New Delhi, Dec 9 (UNI) The Supreme Court has held that the government is not expected to brazenly favour one set of employees so as to defeat the bona fide claim of the other set of employees.
A bench comprising Justices S B Sinha and J M Panchal, in their judgement, dated December 5, have also ruled, ''No executive orders could be issued in derogation of the statutory rules, far less a legislative act. The rules being statutory in nature and having been framed under the Jammu and Kashmir Civil Servants Removal of Doubts and Declaration of Right Ordinance, 1956, have statutory force, the executive order in question was required to be issued in consonance and not in derogation thereof.'' Appellants Sheikh Abdul Rashid and others had questioned the state government orders, dated August 1, 1985, and December 3, 1985, giving retrospective promotion to some private respondents.
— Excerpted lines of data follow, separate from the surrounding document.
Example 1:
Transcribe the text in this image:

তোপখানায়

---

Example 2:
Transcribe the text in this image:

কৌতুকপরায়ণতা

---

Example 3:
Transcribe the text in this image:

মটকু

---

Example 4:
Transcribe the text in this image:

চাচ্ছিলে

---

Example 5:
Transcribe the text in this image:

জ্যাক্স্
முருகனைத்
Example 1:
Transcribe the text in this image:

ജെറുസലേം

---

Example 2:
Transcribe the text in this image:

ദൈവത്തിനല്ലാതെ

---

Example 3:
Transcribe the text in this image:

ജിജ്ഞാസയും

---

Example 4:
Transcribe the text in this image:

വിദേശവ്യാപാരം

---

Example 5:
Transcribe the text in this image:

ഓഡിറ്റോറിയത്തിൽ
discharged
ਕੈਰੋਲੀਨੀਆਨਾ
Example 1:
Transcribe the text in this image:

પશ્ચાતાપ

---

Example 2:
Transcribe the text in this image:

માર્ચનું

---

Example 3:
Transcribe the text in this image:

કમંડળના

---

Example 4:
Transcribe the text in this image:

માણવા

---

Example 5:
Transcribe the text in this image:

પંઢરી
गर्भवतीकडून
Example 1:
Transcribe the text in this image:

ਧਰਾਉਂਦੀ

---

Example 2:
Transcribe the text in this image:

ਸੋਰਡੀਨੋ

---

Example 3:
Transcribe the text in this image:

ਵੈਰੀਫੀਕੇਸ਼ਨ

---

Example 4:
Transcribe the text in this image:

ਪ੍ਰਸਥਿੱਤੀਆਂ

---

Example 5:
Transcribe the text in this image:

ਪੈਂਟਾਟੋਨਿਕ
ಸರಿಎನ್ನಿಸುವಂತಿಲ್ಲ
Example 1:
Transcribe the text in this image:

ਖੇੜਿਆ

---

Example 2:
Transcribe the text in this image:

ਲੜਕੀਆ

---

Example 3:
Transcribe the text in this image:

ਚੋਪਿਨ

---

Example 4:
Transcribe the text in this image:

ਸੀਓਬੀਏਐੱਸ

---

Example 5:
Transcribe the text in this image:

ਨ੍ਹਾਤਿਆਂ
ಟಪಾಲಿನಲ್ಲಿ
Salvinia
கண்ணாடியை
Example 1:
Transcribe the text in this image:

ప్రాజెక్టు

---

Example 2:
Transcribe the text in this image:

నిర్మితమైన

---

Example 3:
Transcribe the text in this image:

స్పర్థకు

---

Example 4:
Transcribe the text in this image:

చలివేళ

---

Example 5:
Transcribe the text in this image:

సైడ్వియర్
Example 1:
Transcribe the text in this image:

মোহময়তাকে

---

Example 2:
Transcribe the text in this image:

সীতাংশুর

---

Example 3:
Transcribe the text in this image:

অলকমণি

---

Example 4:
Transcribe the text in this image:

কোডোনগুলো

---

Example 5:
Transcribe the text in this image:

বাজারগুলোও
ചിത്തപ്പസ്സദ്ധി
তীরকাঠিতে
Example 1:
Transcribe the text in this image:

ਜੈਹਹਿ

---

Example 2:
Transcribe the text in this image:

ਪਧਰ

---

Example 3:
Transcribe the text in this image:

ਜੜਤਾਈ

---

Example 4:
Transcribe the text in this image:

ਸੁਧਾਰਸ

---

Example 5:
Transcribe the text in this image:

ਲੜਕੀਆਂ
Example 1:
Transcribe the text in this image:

The apex court, while setting aside the Jammu and Kashmir High Court judgement, dated July 27, 2005, noted, ''The said orders, dated December 3, 1985, even otherwise appears to be mala fide, having being passed for unauthorised purpose.
''If the said order, dated December 3, 1985, is read with the earlier one, being dated August 1, 1985, the intention of the government to favour the private respondent herein becomes explicit.
It is not expected of a government to brazenly favour one set of employees so as to defeat the bona fide claim of the other set of employees. We, therefore, are of the opinion that the impugned judgement cannot be sustained, which is set aside accordingly.
The appeals are allowed.'' The respondents were given promotions to the rank of police Sub-Inspectors with retrospective effect, adversely affecting the seniority of the appellants.
Both the appellants and respondents have been already being promoted to the rank of DSPs in the Jammu and Kashmir police.